● Exercise requirements:
Where a line in the records holds "bottom", count it once; return only the final number.

● Stored data:
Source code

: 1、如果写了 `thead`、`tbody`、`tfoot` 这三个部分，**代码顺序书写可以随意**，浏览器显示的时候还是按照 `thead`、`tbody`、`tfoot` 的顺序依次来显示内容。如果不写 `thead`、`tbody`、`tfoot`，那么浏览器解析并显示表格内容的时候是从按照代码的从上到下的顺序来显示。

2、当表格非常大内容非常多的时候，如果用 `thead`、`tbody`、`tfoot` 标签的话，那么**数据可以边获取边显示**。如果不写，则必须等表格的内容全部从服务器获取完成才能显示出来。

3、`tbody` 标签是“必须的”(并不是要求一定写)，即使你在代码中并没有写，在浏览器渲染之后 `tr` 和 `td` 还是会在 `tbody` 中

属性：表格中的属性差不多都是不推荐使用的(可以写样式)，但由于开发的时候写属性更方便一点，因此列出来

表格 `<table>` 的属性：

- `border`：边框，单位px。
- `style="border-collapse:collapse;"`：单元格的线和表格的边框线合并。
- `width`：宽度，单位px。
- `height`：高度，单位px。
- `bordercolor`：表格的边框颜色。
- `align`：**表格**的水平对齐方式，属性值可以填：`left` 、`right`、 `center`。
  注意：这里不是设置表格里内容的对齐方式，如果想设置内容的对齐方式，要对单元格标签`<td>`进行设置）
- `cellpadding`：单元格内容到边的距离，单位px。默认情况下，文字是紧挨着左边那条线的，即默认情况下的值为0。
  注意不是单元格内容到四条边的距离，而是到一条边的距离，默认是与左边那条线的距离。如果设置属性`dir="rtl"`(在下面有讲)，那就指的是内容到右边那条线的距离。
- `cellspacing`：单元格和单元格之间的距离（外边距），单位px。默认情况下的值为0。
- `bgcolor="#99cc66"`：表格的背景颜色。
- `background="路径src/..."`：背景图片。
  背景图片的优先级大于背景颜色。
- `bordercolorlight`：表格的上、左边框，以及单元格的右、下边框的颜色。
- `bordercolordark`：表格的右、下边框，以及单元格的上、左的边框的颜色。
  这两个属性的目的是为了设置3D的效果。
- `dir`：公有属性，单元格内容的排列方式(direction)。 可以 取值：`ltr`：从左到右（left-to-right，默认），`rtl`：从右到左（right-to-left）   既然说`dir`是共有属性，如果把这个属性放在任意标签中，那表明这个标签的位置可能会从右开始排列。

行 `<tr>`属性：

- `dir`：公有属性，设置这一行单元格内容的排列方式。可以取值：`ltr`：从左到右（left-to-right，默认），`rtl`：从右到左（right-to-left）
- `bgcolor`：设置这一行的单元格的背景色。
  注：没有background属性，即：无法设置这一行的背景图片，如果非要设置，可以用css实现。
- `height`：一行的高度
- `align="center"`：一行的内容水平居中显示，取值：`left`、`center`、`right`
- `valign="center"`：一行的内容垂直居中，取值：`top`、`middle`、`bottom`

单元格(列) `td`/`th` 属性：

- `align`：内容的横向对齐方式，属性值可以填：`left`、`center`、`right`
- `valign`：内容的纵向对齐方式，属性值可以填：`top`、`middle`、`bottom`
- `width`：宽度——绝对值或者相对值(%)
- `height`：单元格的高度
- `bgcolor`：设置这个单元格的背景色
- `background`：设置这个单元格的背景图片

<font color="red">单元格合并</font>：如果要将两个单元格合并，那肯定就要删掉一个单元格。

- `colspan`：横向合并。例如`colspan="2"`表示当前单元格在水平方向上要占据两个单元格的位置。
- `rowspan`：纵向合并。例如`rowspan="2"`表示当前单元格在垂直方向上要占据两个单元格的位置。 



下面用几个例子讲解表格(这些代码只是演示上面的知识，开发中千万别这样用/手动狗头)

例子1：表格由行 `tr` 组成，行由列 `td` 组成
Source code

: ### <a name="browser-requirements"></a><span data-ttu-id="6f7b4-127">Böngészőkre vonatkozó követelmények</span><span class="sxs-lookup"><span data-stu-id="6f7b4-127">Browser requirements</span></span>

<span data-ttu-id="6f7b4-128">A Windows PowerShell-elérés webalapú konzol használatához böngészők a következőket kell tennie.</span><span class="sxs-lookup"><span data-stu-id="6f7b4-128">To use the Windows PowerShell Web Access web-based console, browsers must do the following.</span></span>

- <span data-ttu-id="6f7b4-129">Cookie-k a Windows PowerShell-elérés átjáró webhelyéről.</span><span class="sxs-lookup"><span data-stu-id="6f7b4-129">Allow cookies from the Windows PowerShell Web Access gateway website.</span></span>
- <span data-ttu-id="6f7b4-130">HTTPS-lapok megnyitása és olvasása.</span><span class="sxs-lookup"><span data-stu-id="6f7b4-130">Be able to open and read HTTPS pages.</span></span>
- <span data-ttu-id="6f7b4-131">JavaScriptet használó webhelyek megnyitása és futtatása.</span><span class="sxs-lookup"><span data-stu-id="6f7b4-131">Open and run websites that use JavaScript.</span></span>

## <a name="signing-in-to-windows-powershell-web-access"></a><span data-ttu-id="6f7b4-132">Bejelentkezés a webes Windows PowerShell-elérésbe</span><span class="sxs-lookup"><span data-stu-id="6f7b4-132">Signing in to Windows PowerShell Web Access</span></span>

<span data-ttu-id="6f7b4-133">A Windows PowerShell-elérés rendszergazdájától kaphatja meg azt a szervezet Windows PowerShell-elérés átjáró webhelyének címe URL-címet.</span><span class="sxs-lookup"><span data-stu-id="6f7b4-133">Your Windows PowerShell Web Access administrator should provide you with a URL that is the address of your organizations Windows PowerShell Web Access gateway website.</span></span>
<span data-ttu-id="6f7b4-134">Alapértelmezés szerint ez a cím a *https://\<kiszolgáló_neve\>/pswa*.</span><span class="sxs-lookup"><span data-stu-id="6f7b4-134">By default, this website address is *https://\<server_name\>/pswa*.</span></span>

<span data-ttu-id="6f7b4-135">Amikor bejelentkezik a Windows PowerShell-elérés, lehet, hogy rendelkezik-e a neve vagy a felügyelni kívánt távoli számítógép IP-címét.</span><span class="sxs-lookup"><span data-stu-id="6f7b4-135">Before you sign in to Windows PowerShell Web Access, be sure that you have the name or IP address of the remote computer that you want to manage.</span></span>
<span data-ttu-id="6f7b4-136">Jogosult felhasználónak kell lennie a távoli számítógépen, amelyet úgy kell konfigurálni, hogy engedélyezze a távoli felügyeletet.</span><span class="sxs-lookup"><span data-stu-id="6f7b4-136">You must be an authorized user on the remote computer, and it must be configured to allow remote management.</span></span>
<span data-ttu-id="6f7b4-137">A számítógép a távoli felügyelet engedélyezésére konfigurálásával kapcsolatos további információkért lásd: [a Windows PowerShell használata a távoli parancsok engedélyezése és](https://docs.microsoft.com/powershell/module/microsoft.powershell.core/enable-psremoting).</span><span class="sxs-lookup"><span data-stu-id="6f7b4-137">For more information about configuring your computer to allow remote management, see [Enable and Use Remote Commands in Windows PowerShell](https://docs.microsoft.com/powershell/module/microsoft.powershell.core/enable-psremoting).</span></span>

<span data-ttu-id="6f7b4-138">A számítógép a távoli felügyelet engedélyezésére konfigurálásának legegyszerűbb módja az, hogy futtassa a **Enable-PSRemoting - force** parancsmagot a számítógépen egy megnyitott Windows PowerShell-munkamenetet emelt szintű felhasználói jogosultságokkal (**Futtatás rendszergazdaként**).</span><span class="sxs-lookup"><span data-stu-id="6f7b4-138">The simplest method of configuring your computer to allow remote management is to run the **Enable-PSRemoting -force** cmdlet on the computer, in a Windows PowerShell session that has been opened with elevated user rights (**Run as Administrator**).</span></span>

● Answer for the task:
2